| Saved entries |

** begin **

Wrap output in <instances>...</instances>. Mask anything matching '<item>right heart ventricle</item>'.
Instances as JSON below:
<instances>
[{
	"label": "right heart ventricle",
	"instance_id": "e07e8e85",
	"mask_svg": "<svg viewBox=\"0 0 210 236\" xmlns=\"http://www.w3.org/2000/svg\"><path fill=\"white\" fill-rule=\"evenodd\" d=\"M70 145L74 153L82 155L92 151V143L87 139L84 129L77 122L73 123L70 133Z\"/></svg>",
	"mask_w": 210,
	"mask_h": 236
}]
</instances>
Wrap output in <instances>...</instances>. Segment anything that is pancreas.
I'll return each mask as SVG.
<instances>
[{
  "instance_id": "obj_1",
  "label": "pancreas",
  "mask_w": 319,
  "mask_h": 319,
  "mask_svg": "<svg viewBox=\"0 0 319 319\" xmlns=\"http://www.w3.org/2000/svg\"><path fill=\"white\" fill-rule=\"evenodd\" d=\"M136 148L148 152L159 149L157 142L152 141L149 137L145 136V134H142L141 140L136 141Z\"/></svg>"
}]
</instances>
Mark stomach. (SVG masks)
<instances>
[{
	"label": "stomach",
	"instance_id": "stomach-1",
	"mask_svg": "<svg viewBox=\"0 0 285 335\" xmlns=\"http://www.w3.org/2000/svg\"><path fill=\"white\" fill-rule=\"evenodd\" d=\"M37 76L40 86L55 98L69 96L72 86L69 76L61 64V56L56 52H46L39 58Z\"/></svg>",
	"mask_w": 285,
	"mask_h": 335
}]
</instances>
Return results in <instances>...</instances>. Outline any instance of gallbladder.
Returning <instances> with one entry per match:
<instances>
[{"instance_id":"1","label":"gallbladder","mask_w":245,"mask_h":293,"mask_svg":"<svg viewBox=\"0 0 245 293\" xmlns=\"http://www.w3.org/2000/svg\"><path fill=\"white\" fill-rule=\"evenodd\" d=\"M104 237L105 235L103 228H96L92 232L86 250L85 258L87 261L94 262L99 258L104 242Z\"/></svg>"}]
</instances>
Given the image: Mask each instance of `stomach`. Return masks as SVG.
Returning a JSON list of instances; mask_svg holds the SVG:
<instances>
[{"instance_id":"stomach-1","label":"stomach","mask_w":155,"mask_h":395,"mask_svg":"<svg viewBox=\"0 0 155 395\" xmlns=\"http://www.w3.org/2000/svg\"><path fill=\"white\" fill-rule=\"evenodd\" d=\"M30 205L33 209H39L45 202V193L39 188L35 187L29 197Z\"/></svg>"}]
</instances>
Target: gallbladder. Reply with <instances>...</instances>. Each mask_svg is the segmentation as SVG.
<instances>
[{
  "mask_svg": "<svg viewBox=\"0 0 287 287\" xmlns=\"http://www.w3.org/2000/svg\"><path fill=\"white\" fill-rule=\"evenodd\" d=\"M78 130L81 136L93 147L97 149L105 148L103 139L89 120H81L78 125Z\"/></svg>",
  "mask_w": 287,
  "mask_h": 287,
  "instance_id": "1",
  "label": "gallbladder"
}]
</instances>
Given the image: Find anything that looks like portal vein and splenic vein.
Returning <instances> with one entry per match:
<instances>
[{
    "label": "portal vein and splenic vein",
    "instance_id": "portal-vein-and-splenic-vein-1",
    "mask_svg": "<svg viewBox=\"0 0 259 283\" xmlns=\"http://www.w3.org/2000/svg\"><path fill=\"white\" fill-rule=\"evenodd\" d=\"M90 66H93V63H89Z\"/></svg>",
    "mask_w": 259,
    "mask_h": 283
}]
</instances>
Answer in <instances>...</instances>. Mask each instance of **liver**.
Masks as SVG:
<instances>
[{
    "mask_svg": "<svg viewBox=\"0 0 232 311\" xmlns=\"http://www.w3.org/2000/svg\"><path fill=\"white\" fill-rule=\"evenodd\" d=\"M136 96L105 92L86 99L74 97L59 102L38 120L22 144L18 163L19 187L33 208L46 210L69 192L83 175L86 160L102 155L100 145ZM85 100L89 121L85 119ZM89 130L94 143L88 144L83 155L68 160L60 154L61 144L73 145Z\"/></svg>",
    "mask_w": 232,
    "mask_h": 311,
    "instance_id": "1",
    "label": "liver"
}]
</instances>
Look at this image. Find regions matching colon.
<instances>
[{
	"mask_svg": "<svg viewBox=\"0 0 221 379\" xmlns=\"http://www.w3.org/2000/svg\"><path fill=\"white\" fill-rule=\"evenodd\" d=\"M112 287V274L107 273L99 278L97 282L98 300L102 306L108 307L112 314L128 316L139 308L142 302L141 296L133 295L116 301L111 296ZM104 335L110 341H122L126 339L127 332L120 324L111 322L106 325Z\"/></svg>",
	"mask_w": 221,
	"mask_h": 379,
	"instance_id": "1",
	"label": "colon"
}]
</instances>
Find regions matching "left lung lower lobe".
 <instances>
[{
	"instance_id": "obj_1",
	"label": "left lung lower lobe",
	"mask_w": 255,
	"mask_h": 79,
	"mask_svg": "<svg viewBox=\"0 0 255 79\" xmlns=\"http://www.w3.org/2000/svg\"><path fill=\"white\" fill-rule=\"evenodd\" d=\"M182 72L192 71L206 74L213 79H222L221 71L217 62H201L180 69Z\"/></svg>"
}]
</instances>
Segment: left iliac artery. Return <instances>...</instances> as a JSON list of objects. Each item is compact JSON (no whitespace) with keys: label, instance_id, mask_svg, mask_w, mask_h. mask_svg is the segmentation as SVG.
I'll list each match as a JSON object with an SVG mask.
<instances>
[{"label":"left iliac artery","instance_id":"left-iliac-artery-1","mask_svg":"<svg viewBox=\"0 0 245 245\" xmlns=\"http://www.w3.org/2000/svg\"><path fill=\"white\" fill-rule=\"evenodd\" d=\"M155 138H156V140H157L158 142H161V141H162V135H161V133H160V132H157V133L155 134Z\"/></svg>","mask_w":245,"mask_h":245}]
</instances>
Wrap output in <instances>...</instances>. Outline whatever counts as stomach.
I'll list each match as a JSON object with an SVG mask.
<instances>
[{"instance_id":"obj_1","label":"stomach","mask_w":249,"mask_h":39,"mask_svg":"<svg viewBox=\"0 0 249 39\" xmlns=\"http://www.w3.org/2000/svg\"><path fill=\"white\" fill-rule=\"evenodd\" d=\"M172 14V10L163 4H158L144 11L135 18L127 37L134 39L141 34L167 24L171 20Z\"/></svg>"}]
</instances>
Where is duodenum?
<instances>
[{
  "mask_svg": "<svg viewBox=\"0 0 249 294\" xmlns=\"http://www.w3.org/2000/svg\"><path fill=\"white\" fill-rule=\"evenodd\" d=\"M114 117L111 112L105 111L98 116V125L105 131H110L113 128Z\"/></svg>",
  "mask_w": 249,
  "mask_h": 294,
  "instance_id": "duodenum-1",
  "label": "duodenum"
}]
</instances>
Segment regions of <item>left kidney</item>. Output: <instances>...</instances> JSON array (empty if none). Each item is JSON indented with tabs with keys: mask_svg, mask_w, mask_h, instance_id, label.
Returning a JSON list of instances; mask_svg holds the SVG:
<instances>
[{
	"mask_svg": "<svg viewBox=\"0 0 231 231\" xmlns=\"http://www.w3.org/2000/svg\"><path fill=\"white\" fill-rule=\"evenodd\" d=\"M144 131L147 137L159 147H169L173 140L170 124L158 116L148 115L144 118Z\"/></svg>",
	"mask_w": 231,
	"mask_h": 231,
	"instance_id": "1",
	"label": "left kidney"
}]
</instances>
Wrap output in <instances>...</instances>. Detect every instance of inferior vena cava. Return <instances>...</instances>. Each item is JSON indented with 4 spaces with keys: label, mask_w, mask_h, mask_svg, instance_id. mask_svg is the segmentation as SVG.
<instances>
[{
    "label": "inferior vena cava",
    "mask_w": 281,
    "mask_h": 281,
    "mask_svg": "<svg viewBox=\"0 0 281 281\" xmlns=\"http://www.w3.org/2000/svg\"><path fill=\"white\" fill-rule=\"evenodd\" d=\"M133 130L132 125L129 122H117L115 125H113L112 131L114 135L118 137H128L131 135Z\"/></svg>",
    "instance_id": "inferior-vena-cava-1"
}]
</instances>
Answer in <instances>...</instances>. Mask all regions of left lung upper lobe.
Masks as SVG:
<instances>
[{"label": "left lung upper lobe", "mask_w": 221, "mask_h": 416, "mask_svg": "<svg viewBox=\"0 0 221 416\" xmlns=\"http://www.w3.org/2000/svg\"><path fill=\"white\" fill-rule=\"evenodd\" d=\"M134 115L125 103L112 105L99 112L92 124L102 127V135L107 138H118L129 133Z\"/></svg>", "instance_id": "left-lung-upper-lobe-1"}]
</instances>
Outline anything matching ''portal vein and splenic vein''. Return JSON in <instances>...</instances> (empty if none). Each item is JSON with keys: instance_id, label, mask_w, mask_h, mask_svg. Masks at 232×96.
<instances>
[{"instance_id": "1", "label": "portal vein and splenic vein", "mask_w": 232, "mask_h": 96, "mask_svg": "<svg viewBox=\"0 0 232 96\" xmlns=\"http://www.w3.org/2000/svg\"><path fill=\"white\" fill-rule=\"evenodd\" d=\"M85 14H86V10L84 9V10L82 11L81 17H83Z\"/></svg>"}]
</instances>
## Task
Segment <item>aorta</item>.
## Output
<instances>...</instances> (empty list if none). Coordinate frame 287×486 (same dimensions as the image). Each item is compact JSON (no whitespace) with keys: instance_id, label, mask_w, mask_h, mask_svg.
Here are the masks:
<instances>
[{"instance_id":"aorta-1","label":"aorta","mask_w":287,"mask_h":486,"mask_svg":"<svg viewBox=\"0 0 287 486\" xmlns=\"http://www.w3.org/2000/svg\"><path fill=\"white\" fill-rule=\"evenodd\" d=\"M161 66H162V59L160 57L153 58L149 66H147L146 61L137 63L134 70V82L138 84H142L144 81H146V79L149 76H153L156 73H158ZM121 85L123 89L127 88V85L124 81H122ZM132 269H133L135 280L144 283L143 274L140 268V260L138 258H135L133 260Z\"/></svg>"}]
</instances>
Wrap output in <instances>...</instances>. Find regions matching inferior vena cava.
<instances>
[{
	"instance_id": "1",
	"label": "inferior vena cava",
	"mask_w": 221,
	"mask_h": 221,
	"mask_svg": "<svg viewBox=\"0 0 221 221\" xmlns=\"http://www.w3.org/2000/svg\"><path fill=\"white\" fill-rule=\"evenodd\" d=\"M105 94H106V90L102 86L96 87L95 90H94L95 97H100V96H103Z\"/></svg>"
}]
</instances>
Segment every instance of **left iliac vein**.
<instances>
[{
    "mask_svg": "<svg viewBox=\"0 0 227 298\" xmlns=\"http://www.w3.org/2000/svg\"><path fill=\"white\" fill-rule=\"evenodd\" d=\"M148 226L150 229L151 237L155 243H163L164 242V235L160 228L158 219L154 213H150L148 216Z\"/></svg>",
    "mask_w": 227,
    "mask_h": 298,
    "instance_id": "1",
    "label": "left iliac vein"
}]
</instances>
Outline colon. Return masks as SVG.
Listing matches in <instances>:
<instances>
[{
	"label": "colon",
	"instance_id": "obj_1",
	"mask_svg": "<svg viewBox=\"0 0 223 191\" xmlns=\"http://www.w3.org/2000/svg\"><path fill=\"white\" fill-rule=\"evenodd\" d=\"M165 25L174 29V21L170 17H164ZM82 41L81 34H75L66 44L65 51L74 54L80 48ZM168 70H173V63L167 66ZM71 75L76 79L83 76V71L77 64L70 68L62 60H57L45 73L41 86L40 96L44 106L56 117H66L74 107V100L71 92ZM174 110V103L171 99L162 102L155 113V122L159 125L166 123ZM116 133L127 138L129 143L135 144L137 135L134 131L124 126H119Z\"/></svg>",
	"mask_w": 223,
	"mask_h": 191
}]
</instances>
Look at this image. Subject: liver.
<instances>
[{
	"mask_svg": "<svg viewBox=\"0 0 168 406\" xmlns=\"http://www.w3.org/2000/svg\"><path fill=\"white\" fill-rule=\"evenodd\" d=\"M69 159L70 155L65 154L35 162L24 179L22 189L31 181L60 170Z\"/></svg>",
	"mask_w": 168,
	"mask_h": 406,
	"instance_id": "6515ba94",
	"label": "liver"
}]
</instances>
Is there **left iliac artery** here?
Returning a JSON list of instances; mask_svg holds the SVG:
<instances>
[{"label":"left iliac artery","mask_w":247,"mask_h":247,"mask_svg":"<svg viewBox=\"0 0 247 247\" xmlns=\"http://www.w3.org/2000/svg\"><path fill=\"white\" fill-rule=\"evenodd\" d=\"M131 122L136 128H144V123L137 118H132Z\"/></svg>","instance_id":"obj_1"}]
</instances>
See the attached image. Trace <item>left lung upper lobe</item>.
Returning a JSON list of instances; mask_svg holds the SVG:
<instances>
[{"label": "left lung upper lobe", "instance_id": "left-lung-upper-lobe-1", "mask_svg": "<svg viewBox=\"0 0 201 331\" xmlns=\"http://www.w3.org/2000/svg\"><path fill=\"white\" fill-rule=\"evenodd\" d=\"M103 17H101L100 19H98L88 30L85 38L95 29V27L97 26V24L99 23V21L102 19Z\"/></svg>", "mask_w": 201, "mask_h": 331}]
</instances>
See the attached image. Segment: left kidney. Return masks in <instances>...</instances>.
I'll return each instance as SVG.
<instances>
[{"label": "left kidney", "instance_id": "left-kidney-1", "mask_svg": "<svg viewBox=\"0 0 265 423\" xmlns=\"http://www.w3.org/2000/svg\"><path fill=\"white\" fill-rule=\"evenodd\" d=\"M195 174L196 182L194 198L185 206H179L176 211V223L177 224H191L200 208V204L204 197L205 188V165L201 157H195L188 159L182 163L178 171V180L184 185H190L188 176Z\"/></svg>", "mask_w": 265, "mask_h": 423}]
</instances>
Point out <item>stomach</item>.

** end **

Give the lines above as a numbered list, starting with the line that contains "See the attached image. Segment: left" and going on through the last line of the records. Leave out any blank lines.

1. See the attached image. Segment: left kidney. Return masks in <instances>...</instances>.
2. I'll return each instance as SVG.
3. <instances>
4. [{"label": "left kidney", "instance_id": "left-kidney-1", "mask_svg": "<svg viewBox=\"0 0 265 423\" xmlns=\"http://www.w3.org/2000/svg\"><path fill=\"white\" fill-rule=\"evenodd\" d=\"M195 174L196 182L194 198L185 206H179L176 211V223L177 224H191L200 208V204L204 197L205 188V165L201 157H195L188 159L182 163L178 171V180L184 185H190L188 176Z\"/></svg>", "mask_w": 265, "mask_h": 423}]
5. </instances>
6. Point out <item>stomach</item>.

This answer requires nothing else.